Of course it took some adjusting at certain points, shaving for almost a decade, old habits die hard. Still, I didn’t cower and always wear long sleeved shirts, that would of just made this a pointless experiment. One of the main reasons I wanted to explore this issue is, was I uncomfortable not shaving because of how I like my self to look, or how others will perceive me. Beauty was for a long time, one of the main assets many women could use. And there was a very cookie cutter definition of what beauty is, slowly as time passes, this definition is broadening, it is not just the Marilyn Monroe’s that are considered beautiful. We are seeing a variety of representations, of body shapes, race, and age. There’s still a long way to go, but small improvements should still be celebrated.
Maybe this whole shaving, not shaving, won’t really matter one day. Just up to the personal preference of each individual. Same way some people like their hair short, while others like theirs long. Case and point, while I wholly support females that don’t want to shave, after the 6 week period, I shaved. I like the feel of smooth skin, but if I don’t shave for a couple of days, a week, etc. it won’t make me feel one ounce less of the gender I identify with, female. Or any less beautiful or comfortable, for that matter. Of course, if you found these photos or the concept of female body hair totally grotesque, and it doesn’t align to how you think a female should look. I can’t really change that, you define what femininity means to you. I do know for certain that the definition of femininity, or the female gender, will forever broaden and change. My personal idea of it will differ from yours, from my friends and family, and I feel like my own definition will change over time. Change, for this matter at least, is something I will embrace and encourage others to as well.
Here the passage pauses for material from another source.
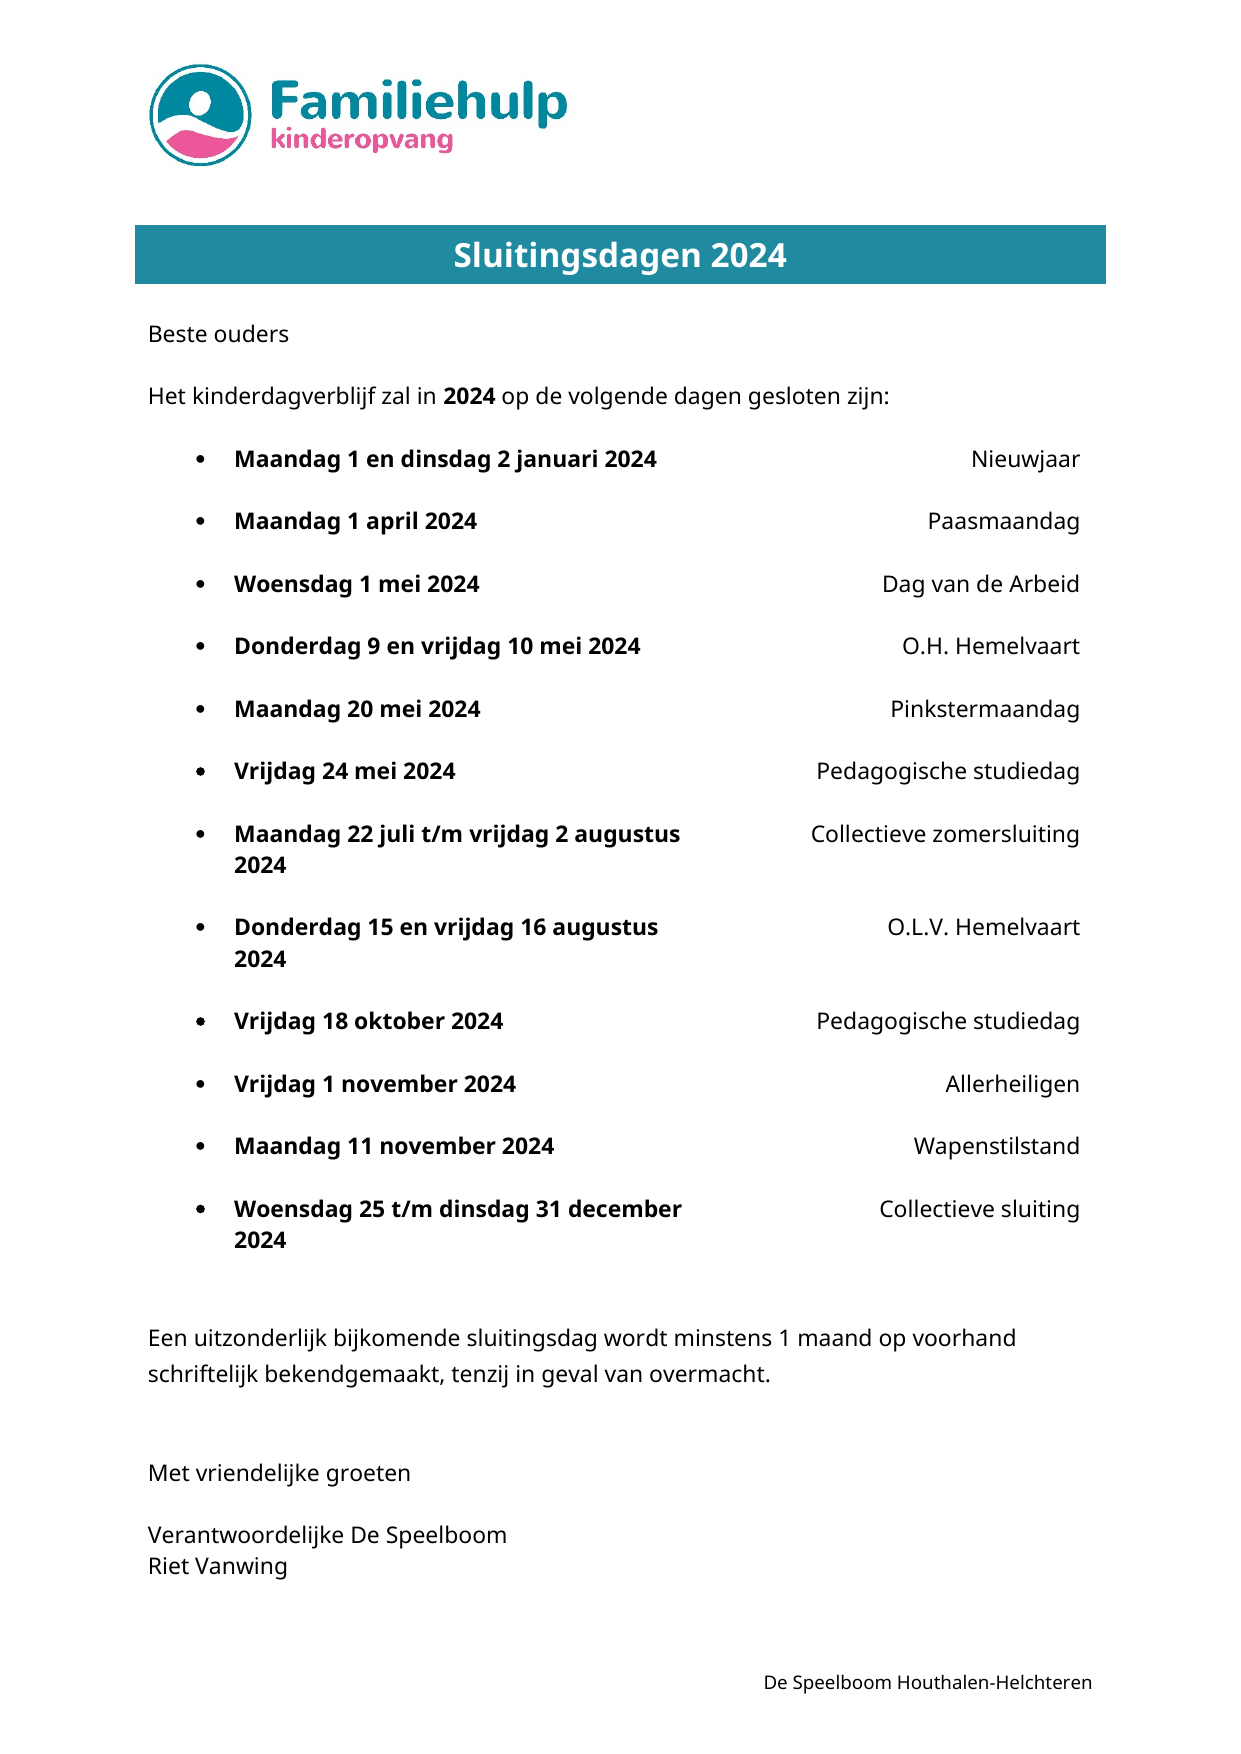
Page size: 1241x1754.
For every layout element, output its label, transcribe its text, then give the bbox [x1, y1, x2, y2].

Do I think that if I have hairy legs or armpits, that is going to garner me more respect, maybe get me that CEO status? No. Not really. But I will say this, in my personal opinion, while I defend the feminist notion that a female is allowed to do what she wants with her body, I want my words and actions to be the thing that really stands out, as being a feminist, but more importantly, being a human being. I hope that I was able to achieve just a little bit of that right here, right now.